Richemont buys Yoox Net-a-Porter, becoming the first major luxury holding company with a serious ecommerce operation

To-the-point analysis about one of the five important stories from the week.  

Why it’s interesting

  • Richemont’s purchase caps quite a journey for YNAP. Richemont owned a controlling stake in Net-a-Porter before it merged with Yoox, which gave Richemont a 50% stake in the combined group—now it will own close to 100% of the entity.
  • While YNAP will retain the same management, it’s not that healthy to change owners and culture so many times in such a short span of time. Employee attrition is worth watching.

Why it matters

  • Richemont’s latest move makes it the first luxury holding company to have a serious ecommerce operation, putting it ahead of Kering and LVMH. Kering has a deal with YNAP to handle the ecommerce for all of its brands while LVMH owns 24 Sèvres, which it launched from Le Bon Marché, the flagship department store it owns. However, it’s unclear what 24 Sèvres’ scale is, but it is likely nowhere near the size of YNAP, which made over $2.5 billion in sales in 2017. While Richemont likely has no incentive to cut off the deal with Kering, it should be worrisome for Kering and its brands to have a function as essential as ecommerce in the hands of a competitor.
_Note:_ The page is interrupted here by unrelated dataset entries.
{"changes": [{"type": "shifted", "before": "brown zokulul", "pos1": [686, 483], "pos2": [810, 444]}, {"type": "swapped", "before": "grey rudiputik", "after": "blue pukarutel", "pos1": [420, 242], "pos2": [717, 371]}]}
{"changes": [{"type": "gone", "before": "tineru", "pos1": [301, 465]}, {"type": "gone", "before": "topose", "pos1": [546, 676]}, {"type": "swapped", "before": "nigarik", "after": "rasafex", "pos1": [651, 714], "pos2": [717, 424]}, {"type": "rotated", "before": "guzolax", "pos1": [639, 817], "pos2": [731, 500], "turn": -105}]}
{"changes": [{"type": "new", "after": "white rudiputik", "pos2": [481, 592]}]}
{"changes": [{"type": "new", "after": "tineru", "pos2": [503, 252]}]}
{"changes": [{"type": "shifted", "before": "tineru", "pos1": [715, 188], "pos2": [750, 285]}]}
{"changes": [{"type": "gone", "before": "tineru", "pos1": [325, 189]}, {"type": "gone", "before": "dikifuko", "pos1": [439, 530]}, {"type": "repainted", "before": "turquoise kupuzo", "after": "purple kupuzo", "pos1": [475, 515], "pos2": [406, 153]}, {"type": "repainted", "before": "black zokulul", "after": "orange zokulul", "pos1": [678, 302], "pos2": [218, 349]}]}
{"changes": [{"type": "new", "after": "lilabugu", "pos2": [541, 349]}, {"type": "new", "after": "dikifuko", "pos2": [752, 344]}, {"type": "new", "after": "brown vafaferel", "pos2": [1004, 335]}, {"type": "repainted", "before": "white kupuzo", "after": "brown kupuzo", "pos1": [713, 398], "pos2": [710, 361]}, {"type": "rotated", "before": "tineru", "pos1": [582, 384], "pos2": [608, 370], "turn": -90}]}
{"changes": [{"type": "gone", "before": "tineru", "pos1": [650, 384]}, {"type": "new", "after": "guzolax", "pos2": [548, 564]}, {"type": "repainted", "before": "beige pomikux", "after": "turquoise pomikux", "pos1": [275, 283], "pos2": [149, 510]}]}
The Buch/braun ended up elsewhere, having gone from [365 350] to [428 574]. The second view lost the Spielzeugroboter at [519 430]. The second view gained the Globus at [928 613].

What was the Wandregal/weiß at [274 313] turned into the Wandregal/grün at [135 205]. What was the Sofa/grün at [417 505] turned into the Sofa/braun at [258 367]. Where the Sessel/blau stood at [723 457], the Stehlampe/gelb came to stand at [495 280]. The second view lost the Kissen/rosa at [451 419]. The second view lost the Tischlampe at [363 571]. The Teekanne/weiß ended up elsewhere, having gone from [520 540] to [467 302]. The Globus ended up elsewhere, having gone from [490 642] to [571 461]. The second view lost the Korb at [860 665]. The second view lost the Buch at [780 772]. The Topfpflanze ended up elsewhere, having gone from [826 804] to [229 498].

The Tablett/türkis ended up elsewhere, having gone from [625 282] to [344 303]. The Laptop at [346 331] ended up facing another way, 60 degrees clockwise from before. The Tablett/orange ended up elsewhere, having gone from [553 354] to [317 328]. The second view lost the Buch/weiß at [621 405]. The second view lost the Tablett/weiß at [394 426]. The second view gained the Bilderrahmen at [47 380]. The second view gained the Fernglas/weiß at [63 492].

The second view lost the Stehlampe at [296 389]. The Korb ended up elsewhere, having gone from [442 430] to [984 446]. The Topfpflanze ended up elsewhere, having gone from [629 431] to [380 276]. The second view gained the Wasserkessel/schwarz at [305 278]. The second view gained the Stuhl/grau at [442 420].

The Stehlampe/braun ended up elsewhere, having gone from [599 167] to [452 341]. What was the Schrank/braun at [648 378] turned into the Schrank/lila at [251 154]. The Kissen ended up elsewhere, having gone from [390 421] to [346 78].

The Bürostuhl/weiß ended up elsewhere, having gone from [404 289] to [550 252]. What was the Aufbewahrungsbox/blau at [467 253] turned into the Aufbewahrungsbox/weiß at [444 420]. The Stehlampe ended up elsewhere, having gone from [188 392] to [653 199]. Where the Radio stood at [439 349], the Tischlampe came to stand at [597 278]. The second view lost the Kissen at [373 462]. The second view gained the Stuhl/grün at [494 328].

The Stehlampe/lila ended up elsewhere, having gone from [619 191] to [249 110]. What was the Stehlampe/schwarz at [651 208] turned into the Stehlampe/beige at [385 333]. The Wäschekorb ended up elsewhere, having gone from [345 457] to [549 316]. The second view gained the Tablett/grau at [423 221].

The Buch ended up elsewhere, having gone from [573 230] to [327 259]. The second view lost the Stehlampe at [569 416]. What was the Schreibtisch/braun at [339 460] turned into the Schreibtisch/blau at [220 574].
This might be positive news for Farfetch Black & White, it’s own mono-brand offering.
  • It’s still surprising that Richemont is so far ahead of the other two groups when it comes to thinking about ecommerce and digital more broadly. It speaks mostly to the power and curse of culture, and how hard it is to evolve. Maybe LVMH or Kering need to buy Farfetch before it goes public, since it’s going to take years to build up a competitive skill set all by itself.